Arrange every line of the material below as a JSON list of strings, with one string per line and any blank lines left out.

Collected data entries
════════════════
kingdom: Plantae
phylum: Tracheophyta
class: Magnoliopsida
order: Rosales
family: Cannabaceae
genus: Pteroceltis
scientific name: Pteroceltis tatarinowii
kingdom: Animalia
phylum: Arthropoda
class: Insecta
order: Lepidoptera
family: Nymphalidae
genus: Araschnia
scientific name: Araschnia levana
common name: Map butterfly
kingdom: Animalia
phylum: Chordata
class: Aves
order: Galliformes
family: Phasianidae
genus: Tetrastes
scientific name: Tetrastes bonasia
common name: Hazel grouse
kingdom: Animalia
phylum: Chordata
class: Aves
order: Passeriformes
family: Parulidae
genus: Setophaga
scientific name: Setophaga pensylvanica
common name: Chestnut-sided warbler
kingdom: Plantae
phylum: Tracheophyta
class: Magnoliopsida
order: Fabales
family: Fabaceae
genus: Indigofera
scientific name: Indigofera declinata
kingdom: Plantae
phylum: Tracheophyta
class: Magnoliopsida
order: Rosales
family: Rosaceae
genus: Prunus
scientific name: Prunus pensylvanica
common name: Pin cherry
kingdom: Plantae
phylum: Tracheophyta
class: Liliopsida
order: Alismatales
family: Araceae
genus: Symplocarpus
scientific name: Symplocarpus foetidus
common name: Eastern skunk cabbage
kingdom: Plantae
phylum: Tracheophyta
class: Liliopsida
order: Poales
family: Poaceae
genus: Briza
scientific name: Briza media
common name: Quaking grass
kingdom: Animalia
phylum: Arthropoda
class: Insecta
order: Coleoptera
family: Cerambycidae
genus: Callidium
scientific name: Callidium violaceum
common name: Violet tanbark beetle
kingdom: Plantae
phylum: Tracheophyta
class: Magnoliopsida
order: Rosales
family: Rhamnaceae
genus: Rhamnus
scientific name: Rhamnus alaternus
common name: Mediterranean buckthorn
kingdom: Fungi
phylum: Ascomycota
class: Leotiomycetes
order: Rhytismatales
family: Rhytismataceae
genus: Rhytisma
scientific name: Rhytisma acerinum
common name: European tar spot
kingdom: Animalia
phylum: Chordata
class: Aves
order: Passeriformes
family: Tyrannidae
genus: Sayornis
════════════════
-- SOLUTION FOR THIS EXERCISE --
[
  "kingdom: Plantae",
  "phylum: Tracheophyta",
  "class: Magnoliopsida",
  "order: Rosales",
  "family: Cannabaceae",
  "genus: Pteroceltis",
  "scientific name: Pteroceltis tatarinowii",
  "kingdom: Animalia",
  "phylum: Arthropoda",
  "class: Insecta",
  "order: Lepidoptera",
  "family: Nymphalidae",
  "genus: Araschnia",
  "scientific name: Araschnia levana",
  "common name: Map butterfly",
  "kingdom: Animalia",
  "phylum: Chordata",
  "class: Aves",
  "order: Galliformes",
  "family: Phasianidae",
  "genus: Tetrastes",
  "scientific name: Tetrastes bonasia",
  "common name: Hazel grouse",
  "kingdom: Animalia",
  "phylum: Chordata",
  "class: Aves",
  "order: Passeriformes",
  "family: Parulidae",
  "genus: Setophaga",
  "scientific name: Setophaga pensylvanica",
  "common name: Chestnut-sided warbler",
  "kingdom: Plantae",
  "phylum: Tracheophyta",
  "class: Magnoliopsida",
  "order: Fabales",
  "family: Fabaceae",
  "genus: Indigofera",
  "scientific name: Indigofera declinata",
  "kingdom: Plantae",
  "phylum: Tracheophyta",
  "class: Magnoliopsida",
  "order: Rosales",
  "family: Rosaceae",
  "genus: Prunus",
  "scientific name: Prunus pensylvanica",
  "common name: Pin cherry",
  "kingdom: Plantae",
  "phylum: Tracheophyta",
  "class: Liliopsida",
  "order: Alismatales",
  "family: Araceae",
  "genus: Symplocarpus",
  "scientific name: Symplocarpus foetidus",
  "common name: Eastern skunk cabbage",
  "kingdom: Plantae",
  "phylum: Tracheophyta",
  "class: Liliopsida",
  "order: Poales",
  "family: Poaceae",
  "genus: Briza",
  "scientific name: Briza media",
  "common name: Quaking grass",
  "kingdom: Animalia",
  "phylum: Arthropoda",
  "class: Insecta",
  "order: Coleoptera",
  "family: Cerambycidae",
  "genus: Callidium",
  "scientific name: Callidium violaceum",
  "common name: Violet tanbark beetle",
  "kingdom: Plantae",
  "phylum: Tracheophyta",
  "class: Magnoliopsida",
  "order: Rosales",
  "family: Rhamnaceae",
  "genus: Rhamnus",
  "scientific name: Rhamnus alaternus",
  "common name: Mediterranean buckthorn",
  "kingdom: Fungi",
  "phylum: Ascomycota",
  "class: Leotiomycetes",
  "order: Rhytismatales",
  "family: Rhytismataceae",
  "genus: Rhytisma",
  "scientific name: Rhytisma acerinum",
  "common name: European tar spot",
  "kingdom: Animalia",
  "phylum: Chordata",
  "class: Aves",
  "order: Passeriformes",
  "family: Tyrannidae",
  "genus: Sayornis"
]